_EXERCISE DIRECTIONS:_ How many lines in the data below contain the string "that"? Give only the number, and count a match only when its capitalization is the same.

_DATA FOR THIS EXERCISE:_
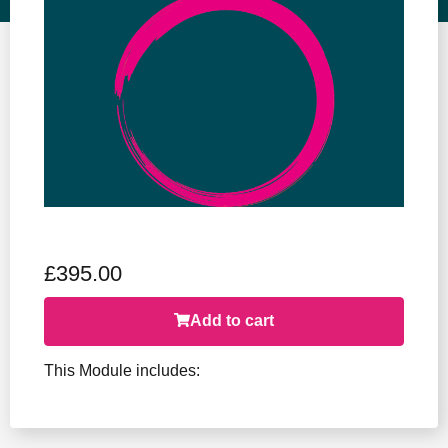
Event Ticket
£
395.00
Add to cart
This Module includes:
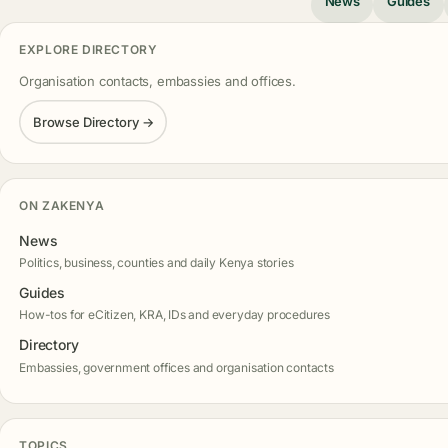
News
Guides
EXPLORE DIRECTORY
Organisation contacts, embassies and offices.
Browse Directory →
ON ZAKENYA
News
Politics, business, counties and daily Kenya stories
Guides
How-tos for eCitizen, KRA, IDs and everyday procedures
Directory
Embassies, government offices and organisation contacts
TOPICS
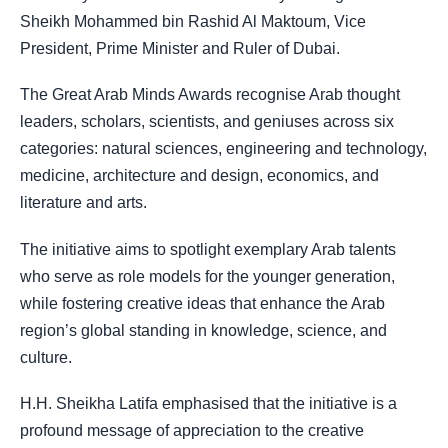
Sheikh Mohammed bin Rashid Al Maktoum, Vice
President, Prime Minister and Ruler of Dubai
.
The Great Arab Minds Awards recognise Arab thought
leaders, scholars, scientists, and geniuses across six
categories: natural sciences, engineering and technology,
medicine, architecture and design, economics, and
literature and arts.
The initiative aims to spotlight exemplary Arab talents
who serve as role models for the younger generation,
while fostering creative ideas that enhance the Arab
region’s global standing in knowledge, science, and
culture.
H.H. Sheikha Latifa emphasised that the initiative is a
profound message of appreciation to the creative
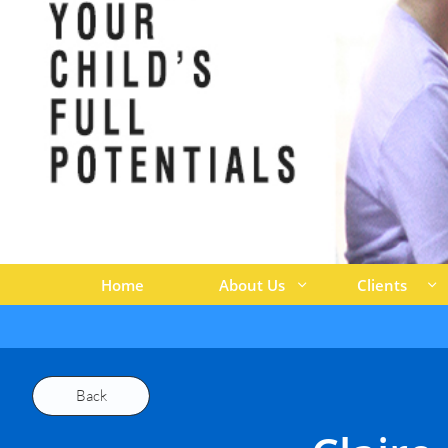
Home
About Us
Clients


Back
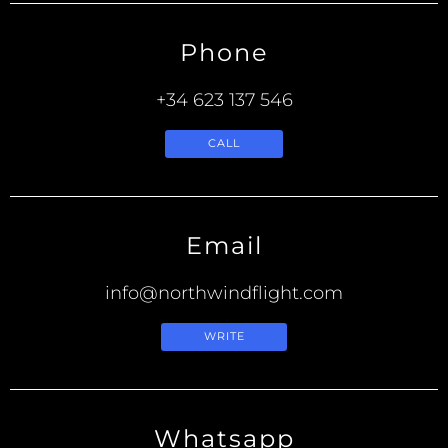
Phone
+34 623 137 546
CALL
Email
info@northwindflight.com
WRITE
Whatsapp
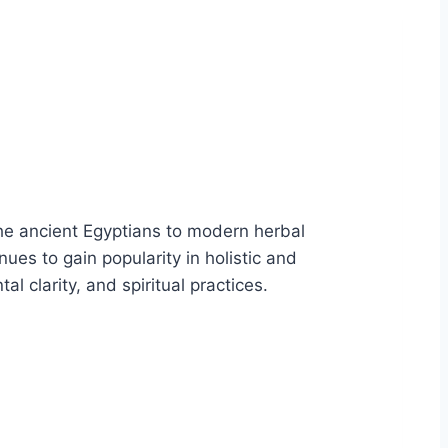
 the ancient Egyptians to modern herbal
nues to gain popularity in holistic and
al clarity, and spiritual practices.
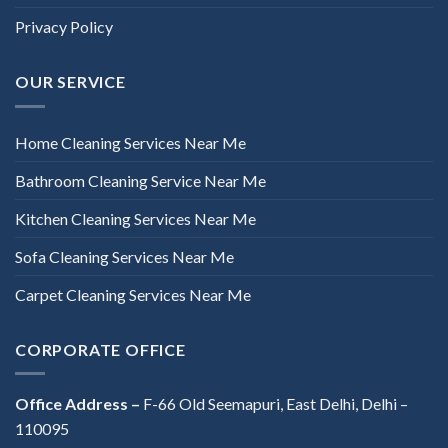
Privacy Policy
OUR SERVICE
Home Cleaning Services Near Me
Bathroom Cleaning Service Near Me
Kitchen Cleaning Services Near Me
Sofa Cleaning Services Near Me
Carpet Cleaning Services Near Me
CORPORATE OFFICE
Office Address –
F-66 Old Seemapuri, East Delhi, Delhi –
110095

_TASK SOLUTION:_ 2